- Opening Delimiter -

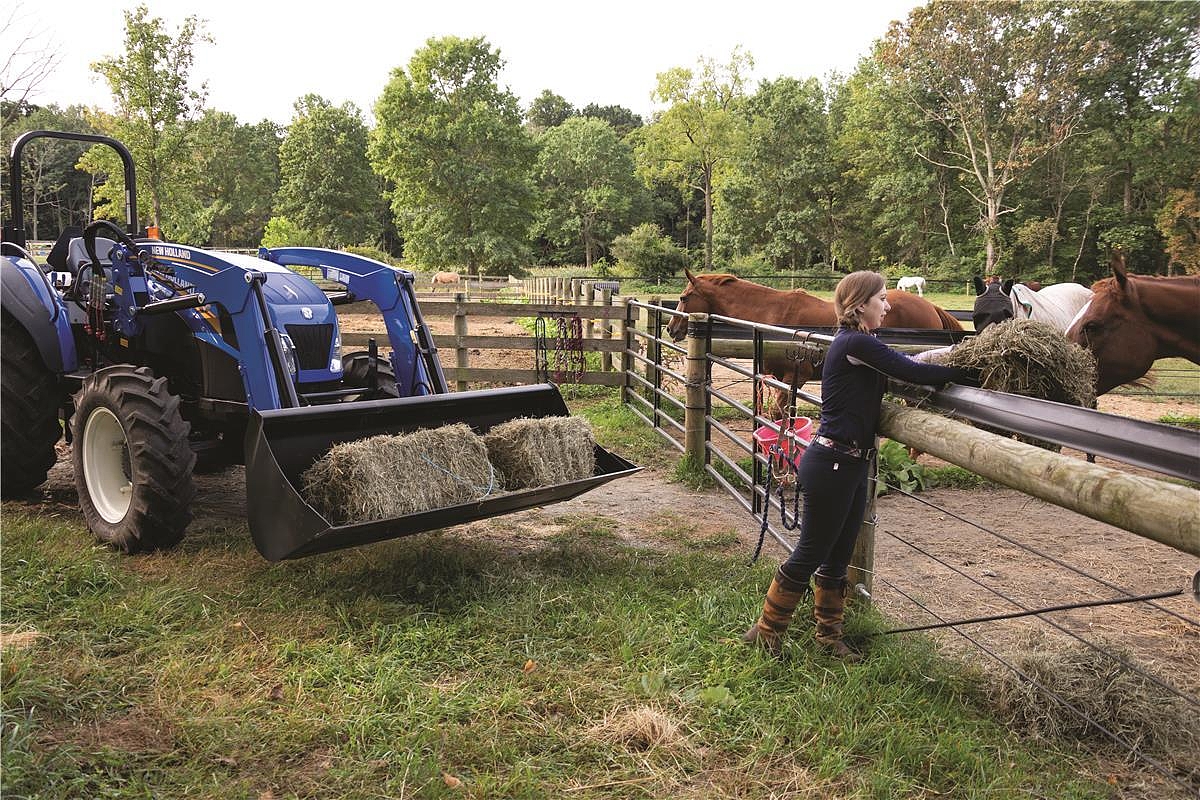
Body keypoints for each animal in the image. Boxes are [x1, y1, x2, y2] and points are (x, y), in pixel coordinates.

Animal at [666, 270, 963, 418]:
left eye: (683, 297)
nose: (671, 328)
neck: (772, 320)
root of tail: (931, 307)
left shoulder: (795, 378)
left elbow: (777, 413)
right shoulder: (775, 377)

- Closing Delimiter -
- Opening Delimiter -

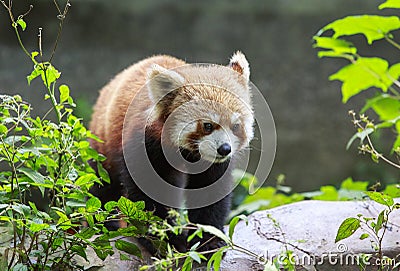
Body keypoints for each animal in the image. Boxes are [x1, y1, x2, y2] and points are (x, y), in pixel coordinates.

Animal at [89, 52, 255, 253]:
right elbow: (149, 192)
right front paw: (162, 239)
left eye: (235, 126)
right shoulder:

- Closing Delimiter -

• _EXERCISE DESCRIPTION_: Produce a word-for-word copy of everything above from the line holding "neck: (772, 320)" down to the line holding "right shoulder: (775, 377)", with both of those lines kept.

• _SOLUTION FOR THIS TASK_:
neck: (772, 320)
root of tail: (931, 307)
left shoulder: (795, 378)
left elbow: (777, 413)
right shoulder: (775, 377)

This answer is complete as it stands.